It occurs to me that
' have kind of opposite advantages. We can look at it in terms of what things a function signature involves:
&/&mut and elided lifetimes <-> user types and elided lifetimes <-> explicit lifetimes
where the middle case is the one we're trying to find syntax for, and the other two are known quantities. Then
Foo<', T> is consistent with the logic of explicit lifetimes, with respect to what symbol to use and where to put it. Meanwhile,
Foo<&, T> is consistent with the logic of elided signatures with
&mut, with respect to what symbol to use and where elision happens. That is, the existing syntax for elision with
&mut, as well as the syntax extended with
Foo<&, T>, both follow a simple rule: elision happens where there is an
& symbol without a specified lifetime.
In other words, the ampersand
& leads you from elided lifetimes with built-in types (
&mut) to elided lifetimes with user-defined types, while the tick
' leads you from elided lifetimes with user-defined types to explicit lifetimes.

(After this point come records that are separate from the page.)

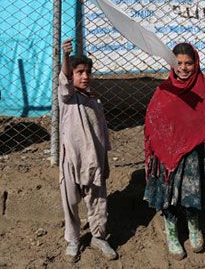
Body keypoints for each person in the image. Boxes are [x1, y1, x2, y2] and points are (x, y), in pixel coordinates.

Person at [144, 42, 205, 260]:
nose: (183, 68)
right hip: (166, 152)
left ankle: (194, 227)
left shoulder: (202, 88)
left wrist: (187, 137)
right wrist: (168, 141)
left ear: (196, 64)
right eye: (179, 63)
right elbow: (152, 118)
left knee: (190, 190)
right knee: (169, 192)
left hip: (192, 150)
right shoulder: (164, 88)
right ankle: (172, 232)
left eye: (188, 63)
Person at [58, 37, 117, 262]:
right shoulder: (68, 98)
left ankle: (99, 236)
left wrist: (105, 159)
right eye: (79, 72)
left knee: (97, 199)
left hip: (94, 160)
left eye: (87, 72)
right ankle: (73, 239)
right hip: (72, 160)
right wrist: (65, 57)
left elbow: (102, 134)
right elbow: (63, 80)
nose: (84, 76)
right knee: (71, 200)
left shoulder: (94, 101)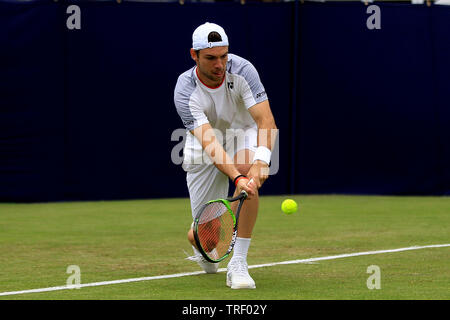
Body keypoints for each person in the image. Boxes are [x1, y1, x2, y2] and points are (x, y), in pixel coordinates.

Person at [173, 22, 277, 289]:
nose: (219, 64)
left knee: (248, 177)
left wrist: (260, 161)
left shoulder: (243, 70)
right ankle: (200, 237)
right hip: (205, 144)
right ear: (194, 55)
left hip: (242, 132)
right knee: (207, 245)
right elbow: (210, 144)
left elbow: (265, 120)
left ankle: (239, 263)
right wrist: (237, 177)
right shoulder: (185, 89)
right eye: (210, 58)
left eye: (223, 56)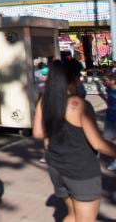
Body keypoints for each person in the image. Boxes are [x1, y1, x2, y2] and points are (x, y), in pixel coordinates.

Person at [33, 60, 116, 222]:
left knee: (72, 216)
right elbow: (97, 143)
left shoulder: (44, 101)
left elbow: (38, 133)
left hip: (56, 167)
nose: (81, 80)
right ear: (73, 79)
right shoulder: (79, 105)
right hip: (81, 170)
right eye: (79, 76)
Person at [101, 72, 116, 171]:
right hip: (109, 117)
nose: (103, 82)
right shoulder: (108, 89)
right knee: (107, 139)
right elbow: (109, 101)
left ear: (113, 81)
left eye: (105, 80)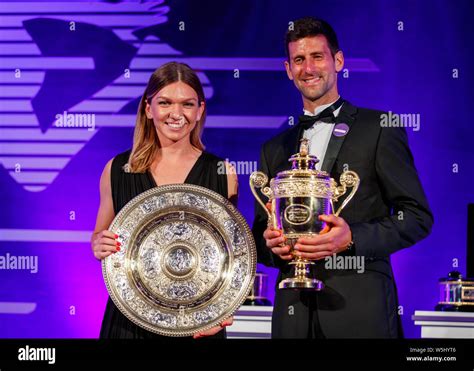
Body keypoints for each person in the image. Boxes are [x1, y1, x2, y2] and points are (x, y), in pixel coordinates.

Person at [252, 17, 433, 338]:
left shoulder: (379, 127)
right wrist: (270, 246)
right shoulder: (273, 148)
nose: (308, 68)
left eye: (317, 57)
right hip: (292, 316)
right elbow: (262, 233)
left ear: (338, 61)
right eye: (299, 59)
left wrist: (351, 238)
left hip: (360, 313)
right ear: (288, 69)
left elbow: (416, 217)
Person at [91, 62, 237, 339]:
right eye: (165, 102)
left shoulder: (223, 173)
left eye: (187, 104)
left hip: (198, 326)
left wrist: (220, 314)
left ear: (200, 110)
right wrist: (99, 243)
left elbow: (232, 256)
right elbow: (100, 236)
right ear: (148, 109)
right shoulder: (117, 169)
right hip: (129, 323)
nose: (176, 113)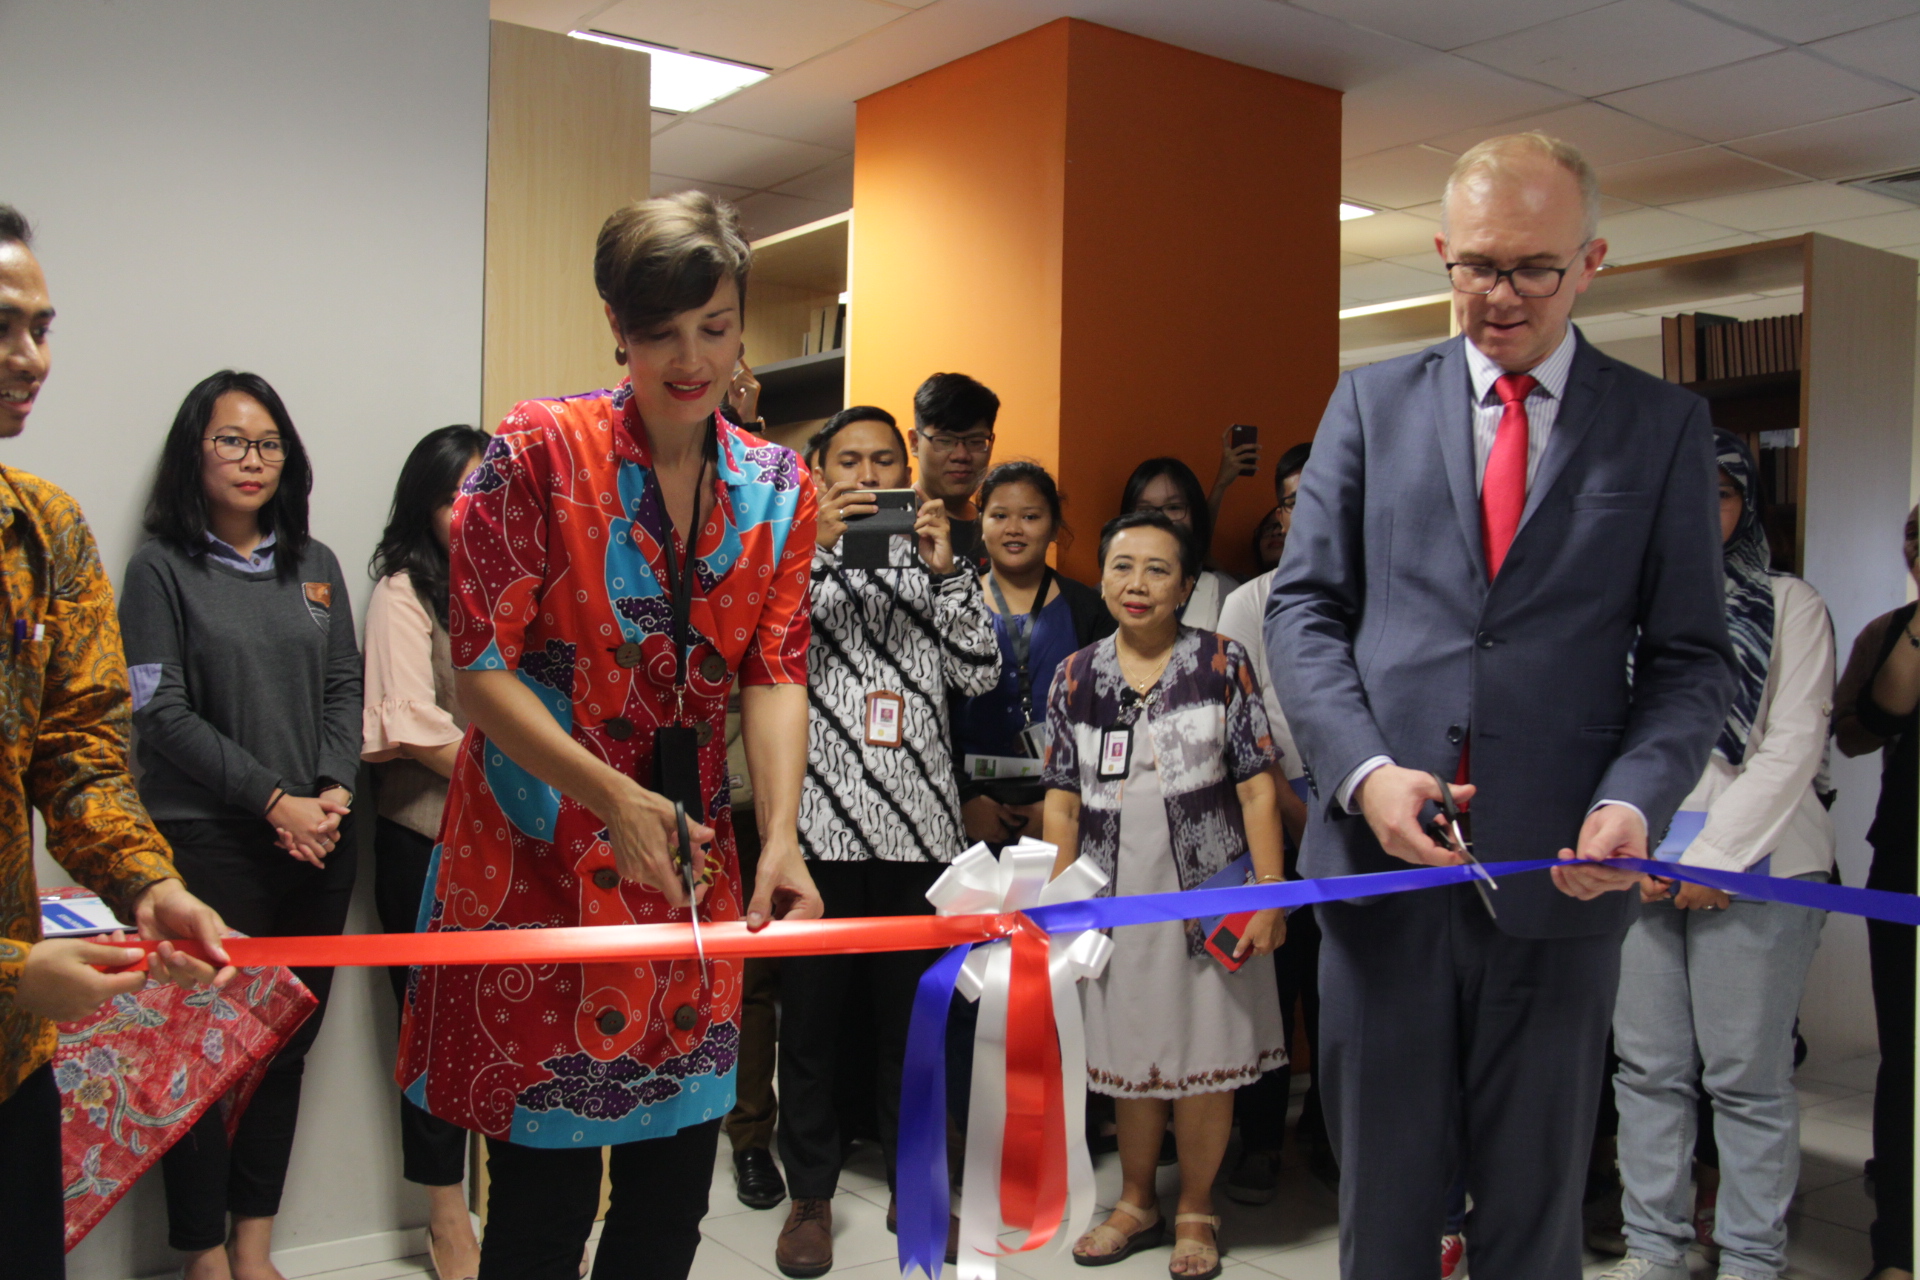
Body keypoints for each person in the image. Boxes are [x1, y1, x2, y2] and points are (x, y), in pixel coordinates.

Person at [1268, 131, 1735, 1280]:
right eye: (1475, 265)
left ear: (1593, 262)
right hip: (1384, 883)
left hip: (1564, 876)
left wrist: (1635, 799)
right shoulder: (1368, 403)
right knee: (1381, 1215)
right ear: (1441, 253)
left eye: (1533, 266)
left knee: (1534, 1220)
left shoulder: (1661, 426)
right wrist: (1367, 772)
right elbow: (1304, 612)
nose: (1500, 296)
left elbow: (1689, 659)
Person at [395, 191, 822, 1280]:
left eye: (715, 327)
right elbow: (479, 670)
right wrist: (614, 796)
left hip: (686, 867)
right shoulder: (536, 449)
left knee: (669, 1203)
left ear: (740, 323)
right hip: (540, 853)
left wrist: (779, 832)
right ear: (616, 329)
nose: (691, 357)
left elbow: (774, 670)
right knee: (538, 1215)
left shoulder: (778, 487)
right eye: (661, 331)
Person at [0, 203, 232, 1280]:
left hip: (10, 1058)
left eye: (43, 326)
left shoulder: (46, 529)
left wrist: (149, 884)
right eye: (4, 326)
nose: (31, 357)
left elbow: (81, 752)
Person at [120, 369, 363, 1280]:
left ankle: (257, 1248)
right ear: (196, 452)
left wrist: (332, 790)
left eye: (268, 444)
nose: (253, 459)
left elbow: (345, 685)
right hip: (210, 844)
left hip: (323, 841)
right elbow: (163, 715)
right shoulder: (158, 570)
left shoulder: (318, 565)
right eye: (232, 441)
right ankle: (205, 1255)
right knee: (196, 1055)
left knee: (284, 1053)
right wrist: (274, 800)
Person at [1601, 432, 1835, 1280]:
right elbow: (1610, 735)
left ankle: (1748, 1257)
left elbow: (1792, 745)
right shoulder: (1627, 603)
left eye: (1722, 495)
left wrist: (1716, 859)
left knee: (1745, 1075)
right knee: (1649, 1068)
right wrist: (1646, 848)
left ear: (1745, 506)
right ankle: (1656, 1249)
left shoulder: (1791, 602)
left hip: (1763, 864)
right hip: (1644, 861)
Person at [775, 404, 999, 1277]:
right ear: (820, 472)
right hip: (820, 831)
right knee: (815, 1027)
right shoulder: (788, 556)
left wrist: (946, 575)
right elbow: (763, 653)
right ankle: (811, 1199)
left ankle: (920, 1184)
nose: (868, 477)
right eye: (849, 462)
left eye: (881, 460)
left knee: (916, 1028)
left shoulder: (943, 555)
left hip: (921, 831)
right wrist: (811, 546)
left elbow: (979, 672)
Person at [1044, 510, 1288, 1280]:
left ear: (1187, 585)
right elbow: (1061, 804)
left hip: (1212, 897)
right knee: (1129, 1051)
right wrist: (1058, 910)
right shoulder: (1076, 676)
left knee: (1207, 1052)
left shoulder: (1221, 662)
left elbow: (1256, 790)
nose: (1136, 584)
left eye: (1156, 569)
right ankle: (1137, 1200)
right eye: (1121, 566)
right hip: (1113, 900)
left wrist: (1271, 893)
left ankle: (1196, 1208)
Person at [361, 424, 491, 1280]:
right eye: (455, 495)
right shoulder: (402, 591)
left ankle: (513, 1215)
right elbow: (409, 724)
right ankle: (448, 1222)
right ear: (425, 503)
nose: (470, 510)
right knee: (436, 1042)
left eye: (484, 492)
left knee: (508, 1034)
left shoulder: (515, 583)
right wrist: (524, 779)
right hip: (428, 843)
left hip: (513, 854)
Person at [1213, 442, 1322, 1205]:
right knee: (1272, 987)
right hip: (1276, 822)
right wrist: (1295, 811)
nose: (1306, 505)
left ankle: (1330, 1134)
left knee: (1345, 991)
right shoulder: (1250, 600)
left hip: (1370, 824)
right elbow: (1246, 724)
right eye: (1291, 496)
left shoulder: (1383, 587)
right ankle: (1259, 1140)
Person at [1835, 504, 1920, 1280]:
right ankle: (1897, 1247)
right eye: (1916, 541)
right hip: (1905, 863)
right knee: (1908, 1059)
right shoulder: (1887, 633)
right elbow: (1853, 735)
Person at [953, 460, 1114, 848]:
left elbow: (1110, 720)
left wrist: (1061, 807)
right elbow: (928, 714)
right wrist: (964, 801)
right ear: (982, 523)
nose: (1014, 529)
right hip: (966, 812)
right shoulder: (952, 602)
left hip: (1067, 812)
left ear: (1054, 526)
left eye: (1030, 516)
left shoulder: (1090, 610)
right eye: (999, 515)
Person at [1119, 458, 1237, 630]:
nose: (1161, 519)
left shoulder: (1225, 592)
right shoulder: (1106, 593)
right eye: (1145, 510)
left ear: (1195, 514)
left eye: (1174, 507)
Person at [908, 372, 1000, 576]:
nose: (961, 455)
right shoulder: (892, 524)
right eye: (944, 440)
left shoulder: (997, 526)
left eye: (976, 441)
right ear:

Purely logically speaking I find both of these roughly similarly compelling; the deal-breaker for me is really just that I find
Foo<', T> to be an incredibly big eyesore and
Foo<&, T> merely a normally-sized eyesore.
@mgeisler (and everyone else who liked their comment), what do you think about
Foo<&, T>? Obviously it's not ideal either, but I find it considerably less "lexically offensive" than
Foo<', T>; I'm not sure whether I'm representative.